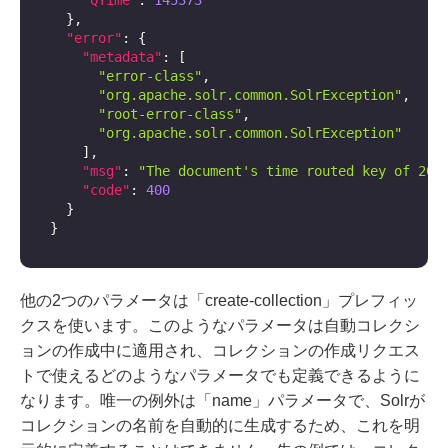
"QTime"
:
145373
}
,
"error"
:
{
"metadata"
:
[
"error-class"
,
"org.apache.solr.common.SolrException"
,
"root-error-class"
,
"org.apache.solr.common.SolrException"
]
,
"msg"
:
"The document's time routed key of 202
"code"
:
400
}
}
他の2つのパラメータは「create-collection」プレフィッ
クスを使います。このようなパラメータは自動コレクシ
ョンの作成中に適用され、コレクションの作成リクエス
トで使えるどのようなパラメータでも定義できるように
なります。唯一の例外は「name」パラメータで、Solrが
コレクションの名前を自動的に生成するため、これを明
┄┄┄┄┄┄┄┄┄┄┄┄┄┄┄┄┄┄┄┄
Restate the records in full and word for word, but keep the pictures out.

"QTime"
:
145373
}
,
"error"
:
{
"metadata"
:
[
"error-class"
,
"org.apache.solr.common.SolrException"
,
"root-error-class"
,
"org.apache.solr.common.SolrException"
]
,
"msg"
:
"The document's time routed key of 202
"code"
:
400
}
}
他の2つのパラメータは「create-collection」プレフィッ
クスを使います。このようなパラメータは自動コレクシ
ョンの作成中に適用され、コレクションの作成リクエス
トで使えるどのようなパラメータでも定義できるように
なります。唯一の例外は「name」パラメータで、Solrが
コレクションの名前を自動的に生成するため、これを明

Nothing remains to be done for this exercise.